Under MFN, U.S. drug prices would be tied to the lowest amount paid by any OECD country with at least 60 percent of our GDP per capita. That includes many countries where government-run health systems routinely undervalue breakthrough medicines and decide which treatments patients can access — and when.
That’s not competition. That’s central planning. A market price originates from voluntary exchange, not foreign bureaucrats operating under fixed budgets and political incentives.
We know where that road leads. In countries using arbitrary price-setting benchmarks, patients are routinely denied or delayed access to new medicines. By late 2022, just 34 percent of new drugs launched globally were available in France, 37 percent in Italy, and 52 percent in Germany. Compare that to nearly 75 percent in the United States. Import their pricing models, and we’ll import their rationing — and avoidable suffering. //
Strong trade pressure best confronts these abuses. Other wealthy countries should be required to meet minimum spending targets on new medicines — benchmarked to what the United States invests relative to GDP. Those spending expectations should be written into binding agreements with clear enforcement mechanisms and consequences for noncompliance.
But overseas is not the only issue; we also need to fix what’s distorting prices at home.

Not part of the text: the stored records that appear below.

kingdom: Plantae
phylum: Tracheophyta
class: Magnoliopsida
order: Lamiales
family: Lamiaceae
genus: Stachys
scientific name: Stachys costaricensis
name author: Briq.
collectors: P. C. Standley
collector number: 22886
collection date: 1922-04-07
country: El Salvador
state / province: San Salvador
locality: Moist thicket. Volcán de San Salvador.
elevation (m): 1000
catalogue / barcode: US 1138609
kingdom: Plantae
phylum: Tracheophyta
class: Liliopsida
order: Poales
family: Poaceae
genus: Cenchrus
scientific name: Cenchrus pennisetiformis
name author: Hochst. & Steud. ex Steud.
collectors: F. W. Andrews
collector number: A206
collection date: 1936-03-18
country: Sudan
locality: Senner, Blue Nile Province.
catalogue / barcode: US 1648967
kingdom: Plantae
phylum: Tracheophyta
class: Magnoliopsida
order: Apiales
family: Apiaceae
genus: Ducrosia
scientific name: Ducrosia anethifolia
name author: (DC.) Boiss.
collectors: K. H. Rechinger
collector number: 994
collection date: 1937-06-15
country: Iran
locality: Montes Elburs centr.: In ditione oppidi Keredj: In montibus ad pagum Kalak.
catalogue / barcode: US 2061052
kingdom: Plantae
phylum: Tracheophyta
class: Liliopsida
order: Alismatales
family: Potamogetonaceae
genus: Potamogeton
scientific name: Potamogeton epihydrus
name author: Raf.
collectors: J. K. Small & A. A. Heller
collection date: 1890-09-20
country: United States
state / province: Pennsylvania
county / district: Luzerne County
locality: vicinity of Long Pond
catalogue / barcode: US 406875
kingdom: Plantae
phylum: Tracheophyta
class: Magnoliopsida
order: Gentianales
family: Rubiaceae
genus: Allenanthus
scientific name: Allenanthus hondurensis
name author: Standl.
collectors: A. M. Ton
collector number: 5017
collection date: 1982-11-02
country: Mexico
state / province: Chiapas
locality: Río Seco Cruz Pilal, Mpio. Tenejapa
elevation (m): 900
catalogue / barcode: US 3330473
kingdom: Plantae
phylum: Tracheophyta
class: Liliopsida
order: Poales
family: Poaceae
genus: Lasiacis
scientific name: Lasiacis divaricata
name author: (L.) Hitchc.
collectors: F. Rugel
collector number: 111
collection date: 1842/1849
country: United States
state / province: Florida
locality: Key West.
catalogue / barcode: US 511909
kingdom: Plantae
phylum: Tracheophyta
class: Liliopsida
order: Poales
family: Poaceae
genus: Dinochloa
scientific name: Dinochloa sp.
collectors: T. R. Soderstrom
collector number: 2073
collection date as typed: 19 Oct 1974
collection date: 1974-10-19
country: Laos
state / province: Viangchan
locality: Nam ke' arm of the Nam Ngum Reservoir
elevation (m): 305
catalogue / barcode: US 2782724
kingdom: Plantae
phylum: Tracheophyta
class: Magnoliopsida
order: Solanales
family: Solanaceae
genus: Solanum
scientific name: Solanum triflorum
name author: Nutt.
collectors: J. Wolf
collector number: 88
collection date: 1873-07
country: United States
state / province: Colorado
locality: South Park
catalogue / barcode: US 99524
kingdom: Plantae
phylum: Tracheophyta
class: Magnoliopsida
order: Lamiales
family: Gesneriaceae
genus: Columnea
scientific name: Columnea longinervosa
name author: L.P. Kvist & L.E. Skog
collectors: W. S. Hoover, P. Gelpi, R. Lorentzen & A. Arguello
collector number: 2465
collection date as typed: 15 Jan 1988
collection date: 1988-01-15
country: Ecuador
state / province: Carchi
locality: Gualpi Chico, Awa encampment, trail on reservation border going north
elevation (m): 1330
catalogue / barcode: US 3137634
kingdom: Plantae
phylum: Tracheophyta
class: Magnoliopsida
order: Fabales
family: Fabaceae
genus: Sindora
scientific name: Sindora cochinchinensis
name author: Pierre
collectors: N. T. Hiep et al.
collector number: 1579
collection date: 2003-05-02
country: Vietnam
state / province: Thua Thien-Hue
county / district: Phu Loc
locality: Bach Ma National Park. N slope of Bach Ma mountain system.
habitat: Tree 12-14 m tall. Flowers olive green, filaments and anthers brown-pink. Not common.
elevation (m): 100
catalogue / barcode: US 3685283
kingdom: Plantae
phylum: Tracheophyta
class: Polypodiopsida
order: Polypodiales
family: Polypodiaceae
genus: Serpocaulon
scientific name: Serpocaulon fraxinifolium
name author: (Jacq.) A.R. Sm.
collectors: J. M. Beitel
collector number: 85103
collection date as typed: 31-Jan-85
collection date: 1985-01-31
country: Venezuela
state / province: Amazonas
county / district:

Begin with the supply chain middlemen. The three largest pharmacy benefit managers (PBMs) now control more than 80 percent of the prescription drug market, acting as gatekeepers between manufacturers and patients. These entities, which play no role in innovation, dictate which drugs are covered, how much patients pay, and who profits. /
In 2023 alone, the “gross-to-net bubble” — the gap between the list prices of branded drugs and net prices after rebates and other discounts — was $334 billion. In an ideal market, those savings would dramatically lower out-of-pocket costs for patients.
Instead, the system is cloaked in secrecy. Most patients are unaware of the discounts that PBMs negotiate, and they don’t see a dime of those discounts when they pick up their prescriptions. Patient cost-sharing is still based on the inflated, publicly disclosed list price — not the much lower negotiated price. //
We also need to crack down on hospital conglomerates that abuse the federal 340B program. Initially created to support low-income and rural hospitals, 340B has ballooned into a multibillion-dollar loophole.
These hospitals purchase medicines at heavily discounted prices and resell them at a steep markup — up to five times their acquisition cost — with no obligation to deliver additional care or pass savings to patients. Most 340B hospitals provide less charity care than the national average.